React-pdf: Memory leak - Every time a PDF is generated, the memory used increases and never comes back down.

Created on 16 Sep 2019  路  8Comments  路  Source: diegomura/react-pdf

First, Thank you for the awesome work on this library!

Describe the bug
We notice that rendering PDFs caused a memory leak in our prod environment. We dedicated some work to isulating the issue and it seems to be inside the react-pdf, because it only happens when we call it. There's a chance I could be wrong but I havent been able to find anything else that causes this besides us calling the react-pdf library.
While running react-pdf in a node server,
Every time a PDF is rendered, the memory used by the app increases and never comes back down to what it was before the rendering occurred.

To Reproduce
Steps to reproduce the behavior including code snippet (if applies):

  1. watch the memory used by your application that uses react-pdf.
  2. Notice how the memory used by the app increases when a PDF is rendered. and it never comes back down.

You can notice the difference better once you render over 50 or 75 documents.

HERE is a quick and easy way to reproduce it.

clone this project:
https://github.com/Osuriel/react-pdf-test

the readme.me has all the steps to run it and easily monitor it.

Expected behavior
The memory should eventually go back to normal after a request is made and not increase continually.

Screenshots
before rendering pdfs:
image

after rendering 100 pdfs, and waiting for a while:
image

Desktop (please complete the following information):

  • OS: MacOS, Linux
  • "@react-pdf/renderer": "1.6.4"

Exercise data ->
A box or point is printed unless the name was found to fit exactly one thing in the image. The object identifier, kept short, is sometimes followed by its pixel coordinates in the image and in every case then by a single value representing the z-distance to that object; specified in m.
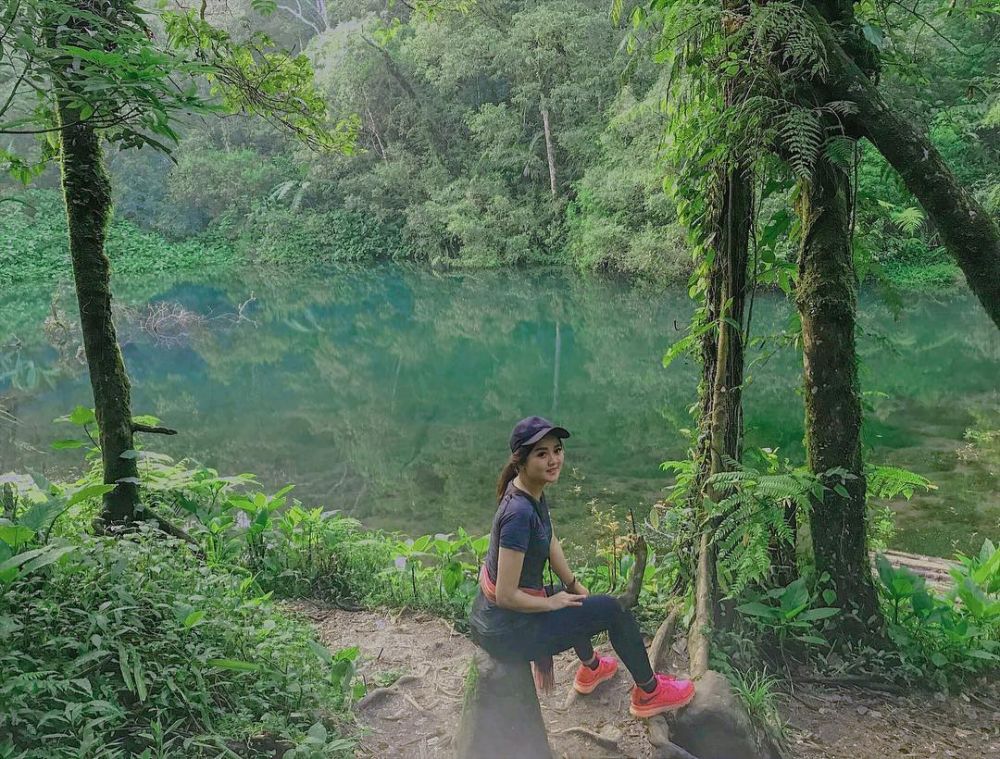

Exercise A ->
Answer these about the react-pdf memory leak report, one answer a line, marked the same way:
(i) Which version of "@react-pdf/renderer" does it list?
(ii) After rendering how many documents does it say the difference is easier to notice?
(iii) Which operating systems does it name?
Exercise B -> Write out the react-pdf memory leak report between "While running react-pdf" and "or 75 documents.", inclusive, swapping "memory" for "RAM".

Answer box A ->
(i) 1.6.4
(ii) Over 50 or 75
(iii) MacOS and Linux

Answer box B ->
While running react-pdf in a node server,
Every time a PDF is rendered, the RAM used by the app increases and never comes back down to what it was before the rendering occurred.

To Reproduce
Steps to reproduce the behavior including code snippet (if applies):

  1. watch the RAM used by your application that uses react-pdf.
  2. Notice how the RAM used by the app increases when a PDF is rendered. and it never comes back down.

You can notice the difference better once you render over 50 or 75 documents.